Please transcribe the part of the RAID discussion between "- I removed" and "from that source.", inclusive.

● Reading passage:
________
In software RAID1, you'll get a nice performance bump and most likely the problem will go aw ay.  While disk "A" is going through maybe a 3-10 second recovery process, disk "B" is supplying the data you need, and then the kernel will just fix disk A once the HDD returns from the deep recovery.

Look up dynamic disks RAID1.  

If you are using a redundant RAID configuration, then check the RAID controller logs.  If not, then just stop wasting your time looking elsewhere, and get your storage hardware in order.  

To be brutally honest, it is nuts to invest all the money and time into the server and even debugging such a problem if you aren't willing to spend a few hundred dollars on going to a RAID1 config for any server, let alone a SBS machine.
Some responses:

- I removed the AV software because it's expired and we are installing a new product.
- We are using a hosted spam/AV filter for email and I have locked down the firewall to only allow mail from that source.
- The server has an Adaptec SCSI RAID card with mirrored (RAID 1) configured.
- It's an HP ProLiant Server chassis.
- I know it's overkill for one guy, but he's wants it so I maintain it - his last IT guy vanished and now I'm trying to figure out why this thing is working poorly when it's lightly used.
________
● Entries provided:
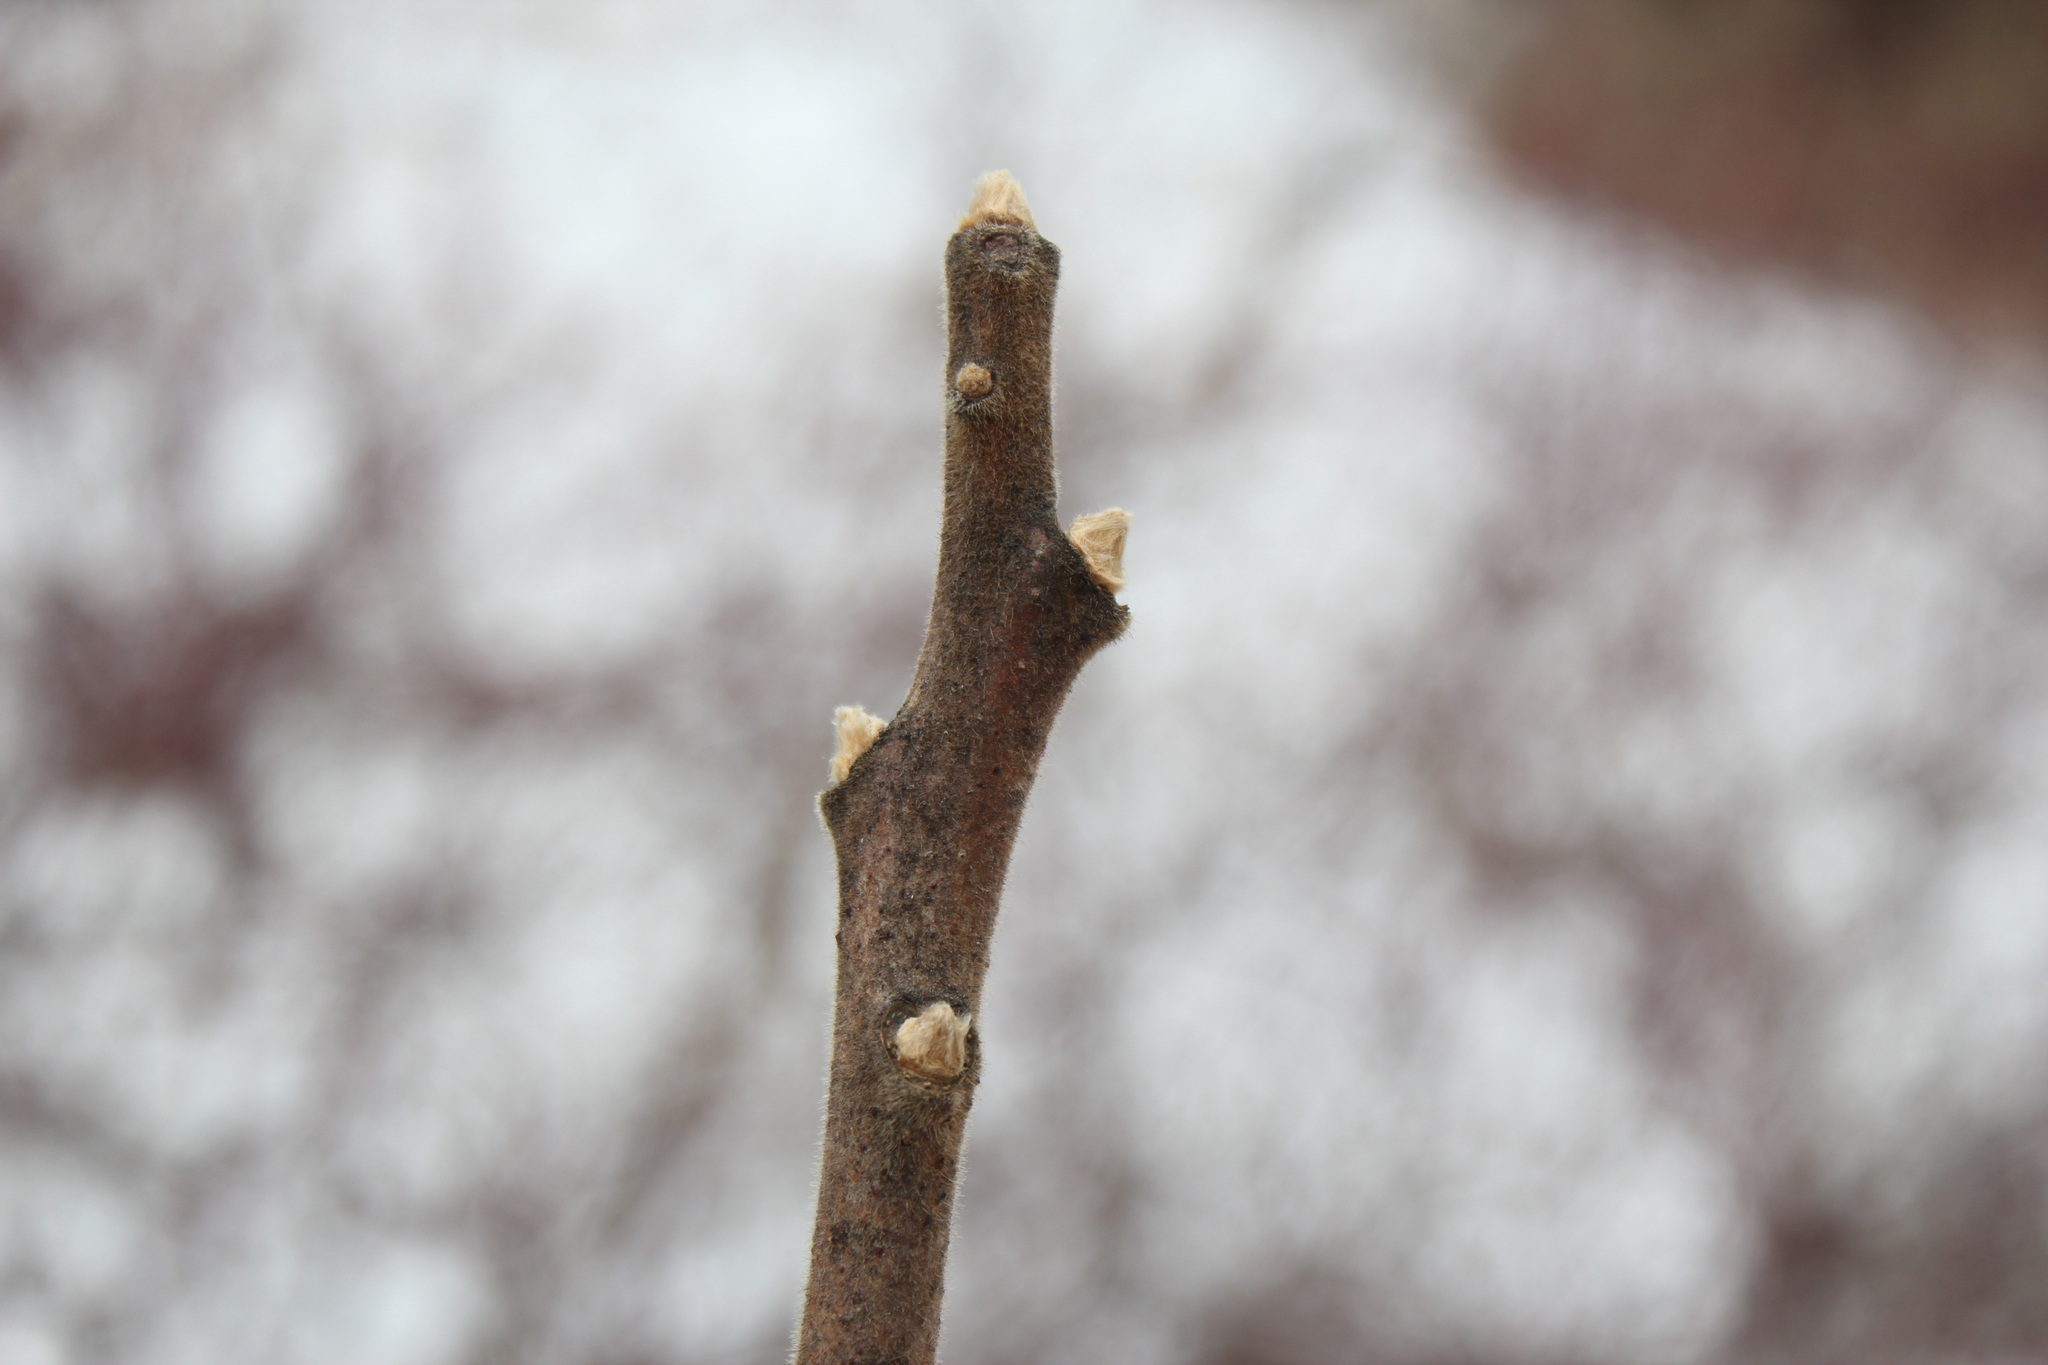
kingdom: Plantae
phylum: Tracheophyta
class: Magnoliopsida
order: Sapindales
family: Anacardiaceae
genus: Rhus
________
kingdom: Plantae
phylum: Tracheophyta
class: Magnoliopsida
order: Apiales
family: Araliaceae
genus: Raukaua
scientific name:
________
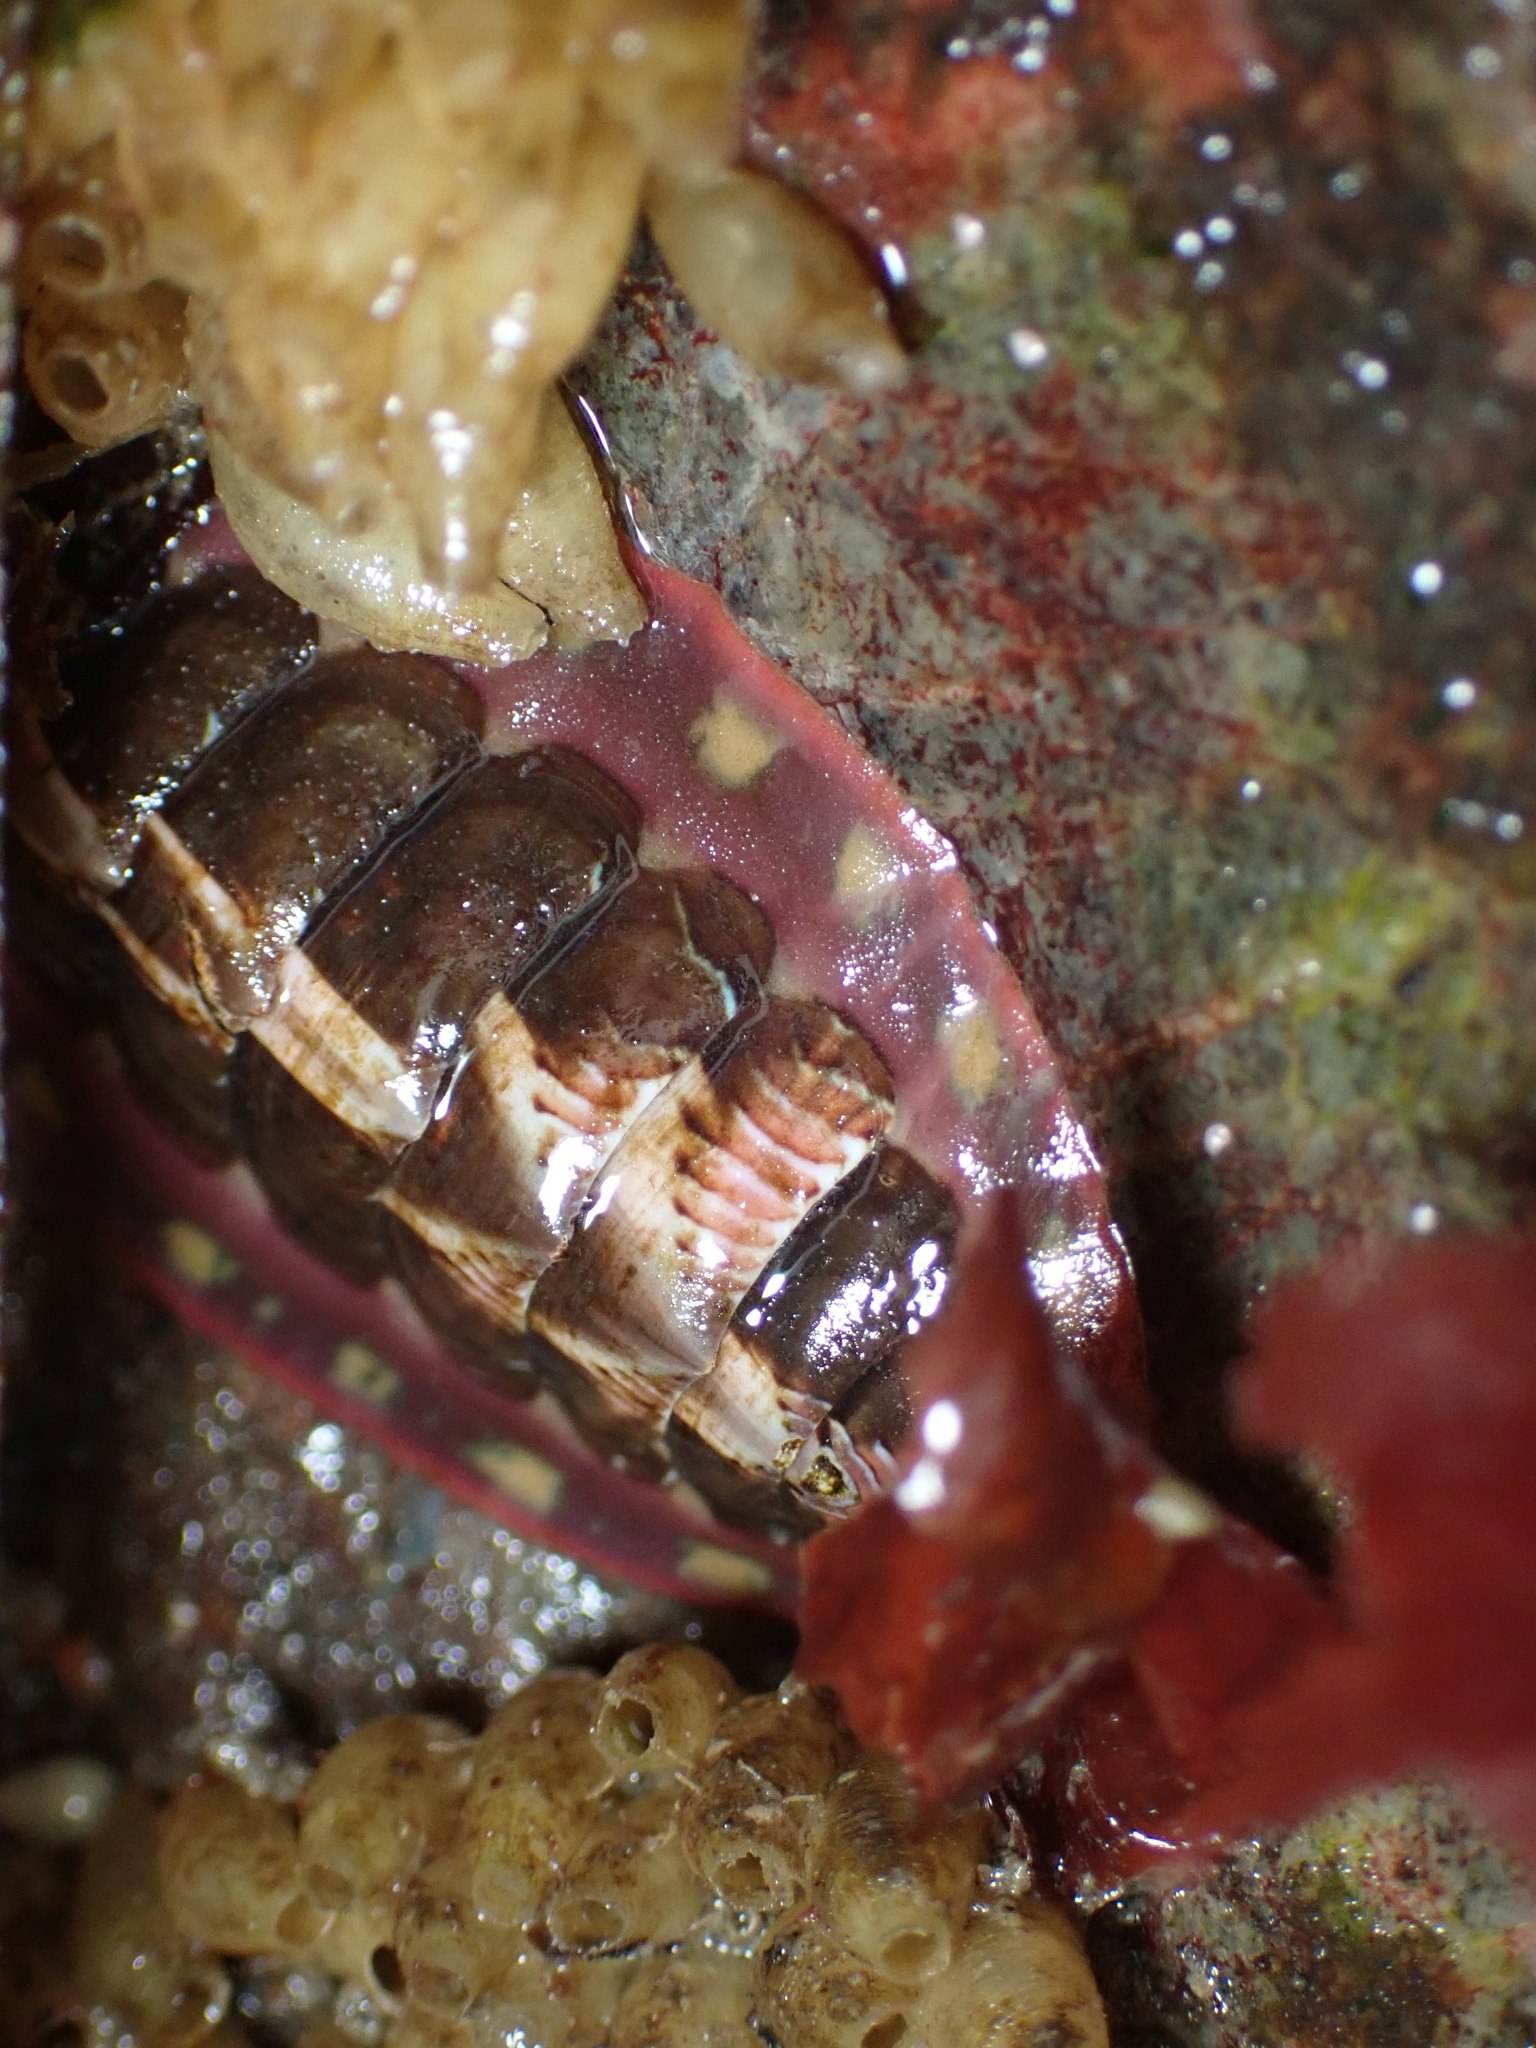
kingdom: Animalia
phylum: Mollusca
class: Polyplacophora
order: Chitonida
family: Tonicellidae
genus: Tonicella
________
● Solution:
- I removed the AV software because it's expired and we are installing a new product.
- We are using a hosted spam/AV filter for email and I have locked down the firewall to only allow mail from that source.